──────── AVAILABLE DATA
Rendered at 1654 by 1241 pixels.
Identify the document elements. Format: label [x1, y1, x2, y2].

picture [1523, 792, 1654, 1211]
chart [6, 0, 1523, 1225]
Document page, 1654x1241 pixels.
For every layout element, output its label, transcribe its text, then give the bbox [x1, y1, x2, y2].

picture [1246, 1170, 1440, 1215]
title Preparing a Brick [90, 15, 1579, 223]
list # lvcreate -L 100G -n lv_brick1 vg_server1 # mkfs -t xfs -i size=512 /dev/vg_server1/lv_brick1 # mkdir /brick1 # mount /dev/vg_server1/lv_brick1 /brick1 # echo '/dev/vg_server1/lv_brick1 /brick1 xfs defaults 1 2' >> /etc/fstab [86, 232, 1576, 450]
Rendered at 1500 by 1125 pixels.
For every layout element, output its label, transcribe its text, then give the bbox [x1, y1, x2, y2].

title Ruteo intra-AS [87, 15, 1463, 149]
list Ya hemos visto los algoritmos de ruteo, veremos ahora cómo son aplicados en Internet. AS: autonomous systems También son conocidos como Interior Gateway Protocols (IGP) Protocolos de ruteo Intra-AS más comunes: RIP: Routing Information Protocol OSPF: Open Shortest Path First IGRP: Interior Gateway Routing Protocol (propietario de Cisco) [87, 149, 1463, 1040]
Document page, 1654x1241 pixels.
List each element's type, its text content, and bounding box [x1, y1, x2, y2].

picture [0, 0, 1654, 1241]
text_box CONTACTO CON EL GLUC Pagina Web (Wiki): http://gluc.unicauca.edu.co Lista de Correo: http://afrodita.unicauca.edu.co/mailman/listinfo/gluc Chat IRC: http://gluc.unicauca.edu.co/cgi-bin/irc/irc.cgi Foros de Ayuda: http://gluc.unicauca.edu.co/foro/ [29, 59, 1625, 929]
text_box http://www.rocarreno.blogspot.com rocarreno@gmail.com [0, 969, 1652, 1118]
────────────────
▸ **EXERCISE**
Copy every line of the material above word for word, changing nothing.

▸ **EXERCISE OUTPUT**
Rendered at 1654 by 1241 pixels.
Identify the document elements. Format: label [x1, y1, x2, y2].

picture [1523, 792, 1654, 1211]
chart [6, 0, 1523, 1225]
Document page, 1654x1241 pixels.
For every layout element, output its label, transcribe its text, then give the bbox [x1, y1, x2, y2].

picture [1246, 1170, 1440, 1215]
title Preparing a Brick [90, 15, 1579, 223]
list # lvcreate -L 100G -n lv_brick1 vg_server1 # mkfs -t xfs -i size=512 /dev/vg_server1/lv_brick1 # mkdir /brick1 # mount /dev/vg_server1/lv_brick1 /brick1 # echo '/dev/vg_server1/lv_brick1 /brick1 xfs defaults 1 2' >> /etc/fstab [86, 232, 1576, 450]
Rendered at 1500 by 1125 pixels.
For every layout element, output its label, transcribe its text, then give the bbox [x1, y1, x2, y2].

title Ruteo intra-AS [87, 15, 1463, 149]
list Ya hemos visto los algoritmos de ruteo, veremos ahora cómo son aplicados en Internet. AS: autonomous systems También son conocidos como Interior Gateway Protocols (IGP) Protocolos de ruteo Intra-AS más comunes: RIP: Routing Information Protocol OSPF: Open Shortest Path First IGRP: Interior Gateway Routing Protocol (propietario de Cisco) [87, 149, 1463, 1040]
Document page, 1654x1241 pixels.
List each element's type, its text content, and bounding box [x1, y1, x2, y2].

picture [0, 0, 1654, 1241]
text_box CONTACTO CON EL GLUC Pagina Web (Wiki): http://gluc.unicauca.edu.co Lista de Correo: http://afrodita.unicauca.edu.co/mailman/listinfo/gluc Chat IRC: http://gluc.unicauca.edu.co/cgi-bin/irc/irc.cgi Foros de Ayuda: http://gluc.unicauca.edu.co/foro/ [29, 59, 1625, 929]
text_box http://www.rocarreno.blogspot.com rocarreno@gmail.com [0, 969, 1652, 1118]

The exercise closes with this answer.